START The records
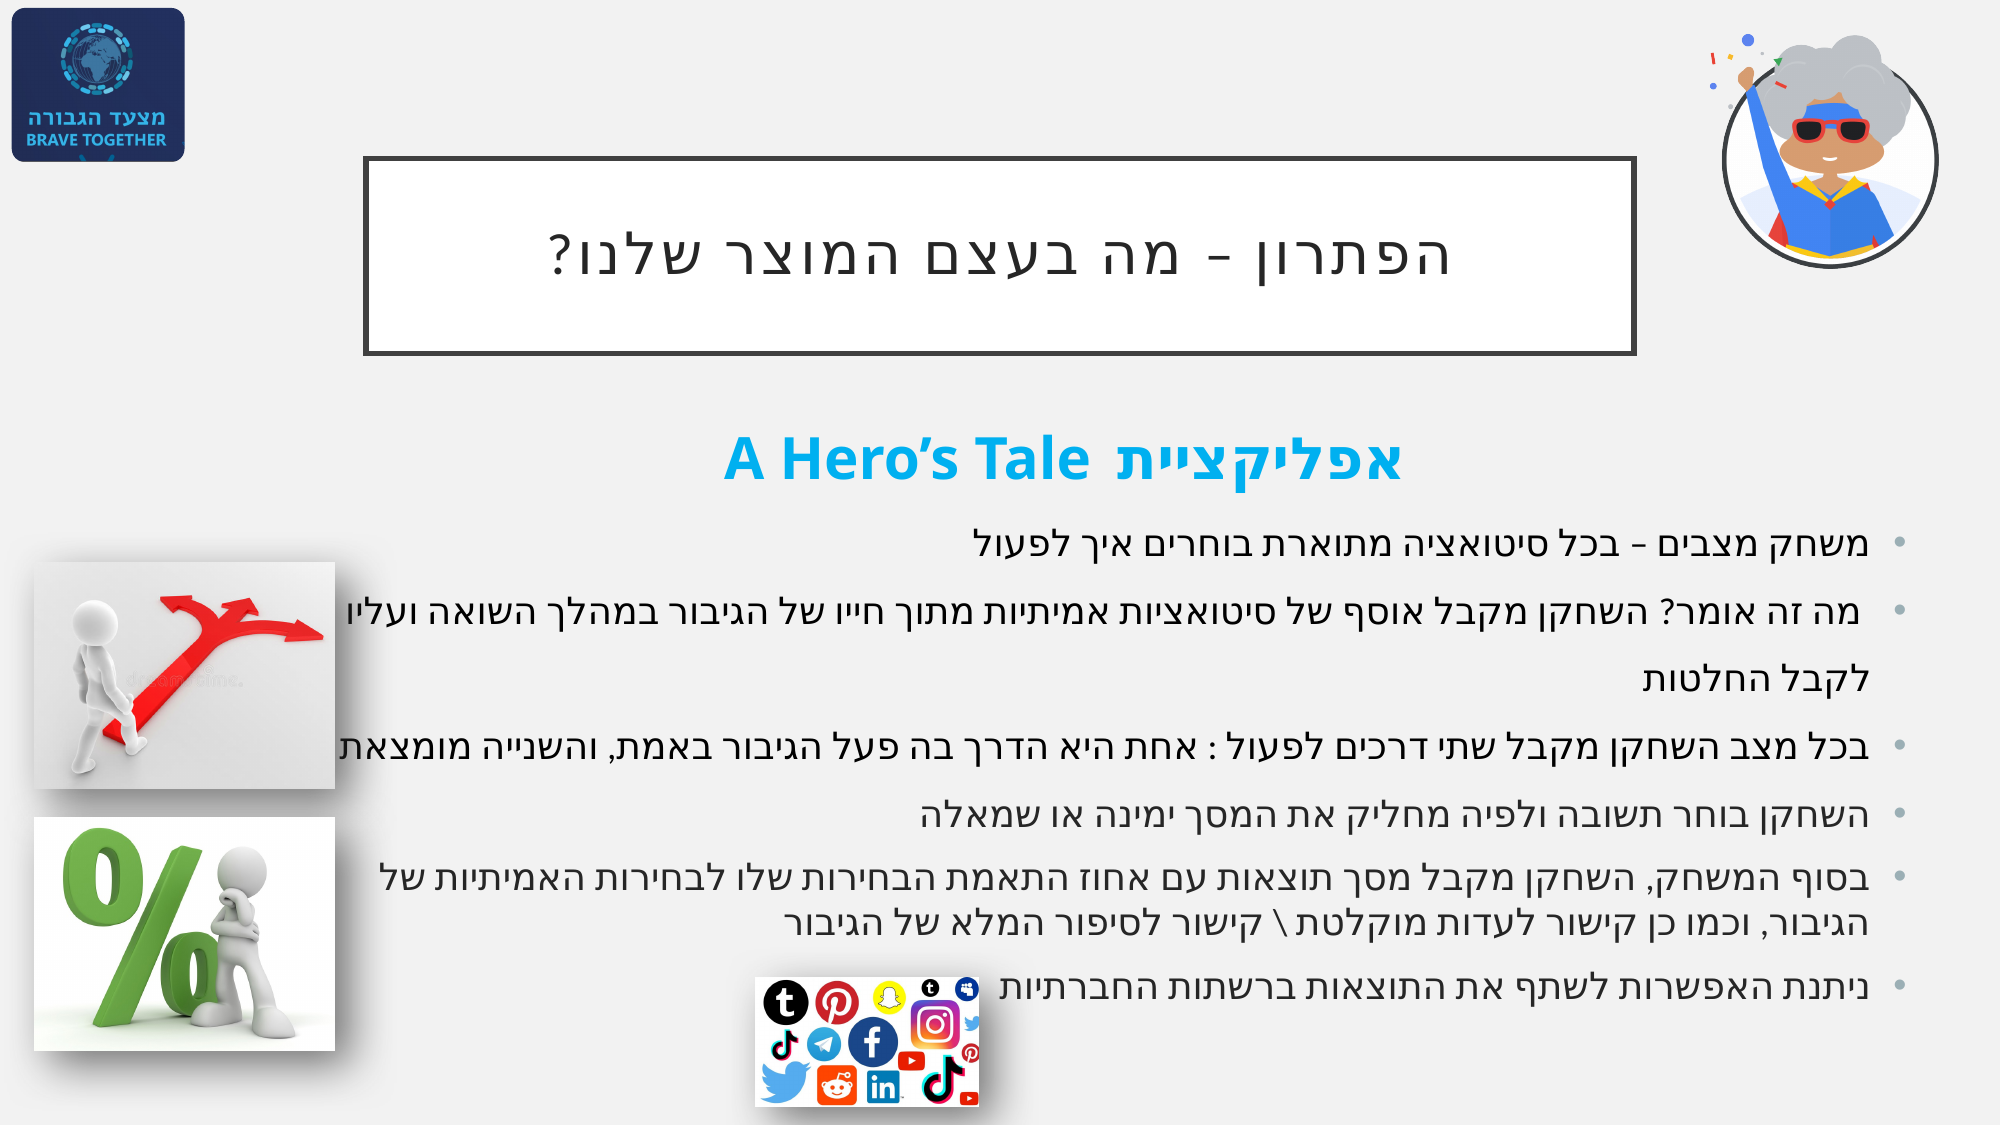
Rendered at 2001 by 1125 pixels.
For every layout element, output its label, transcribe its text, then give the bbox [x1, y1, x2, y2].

picture [1692, 18, 1962, 289]
title הפתרון – מה בעצם המוצר שלנו? [363, 156, 1637, 356]
picture [34, 562, 335, 789]
text_box אפליקציית A Hero’s Tale [579, 379, 1421, 500]
picture [11, 7, 185, 163]
picture [34, 817, 335, 1051]
picture [755, 977, 979, 1107]
list משחק מצבים – בכל סיטואציה מתוארת בוחרים איך לפעול מה זה אומר? השחקן מקבל אוסף של סיטואציות אמיתיות מתוך חייו של הגיבור במהלך השואה ועליו לקבל החלטות בכל מצב השחקן מקבל שתי דרכים לפעול : אחת היא הדרך בה פעל הגיבור באמת, והשנייה מומצאת השחקן בוחר תשובה ולפיה מחליק את המסך ימינה או שמאלה בסוף המשחק, השחקן מקבל מסך תוצאות עם אחוז התאמת הבחירות שלו לבחירות האמיתיות של הגיבור, וכמו כן קישור לעדות מוקלטת \ קישור לסיפור המלא של הגיבור ניתנת האפשרות לשתף את התוצאות ברשתות החברתיות [320, 489, 1921, 1080]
END The records
What is needed:
Every entry should be returned exactly as written, minus the pictures.

Response to the task:
Rendered at 2001 by 1125 pixels.
For every layout element, output its label, transcribe its text, then give the bbox [x1, y1, x2, y2].

picture [1692, 18, 1962, 289]
title הפתרון – מה בעצם המוצר שלנו? [363, 156, 1637, 356]
picture [34, 562, 335, 789]
text_box אפליקציית A Hero’s Tale [579, 379, 1421, 500]
picture [11, 7, 185, 163]
picture [34, 817, 335, 1051]
picture [755, 977, 979, 1107]
list משחק מצבים – בכל סיטואציה מתוארת בוחרים איך לפעול מה זה אומר? השחקן מקבל אוסף של סיטואציות אמיתיות מתוך חייו של הגיבור במהלך השואה ועליו לקבל החלטות בכל מצב השחקן מקבל שתי דרכים לפעול : אחת היא הדרך בה פעל הגיבור באמת, והשנייה מומצאת השחקן בוחר תשובה ולפיה מחליק את המסך ימינה או שמאלה בסוף המשחק, השחקן מקבל מסך תוצאות עם אחוז התאמת הבחירות שלו לבחירות האמיתיות של הגיבור, וכמו כן קישור לעדות מוקלטת \ קישור לסיפור המלא של הגיבור ניתנת האפשרות לשתף את התוצאות ברשתות החברתיות [320, 489, 1921, 1080]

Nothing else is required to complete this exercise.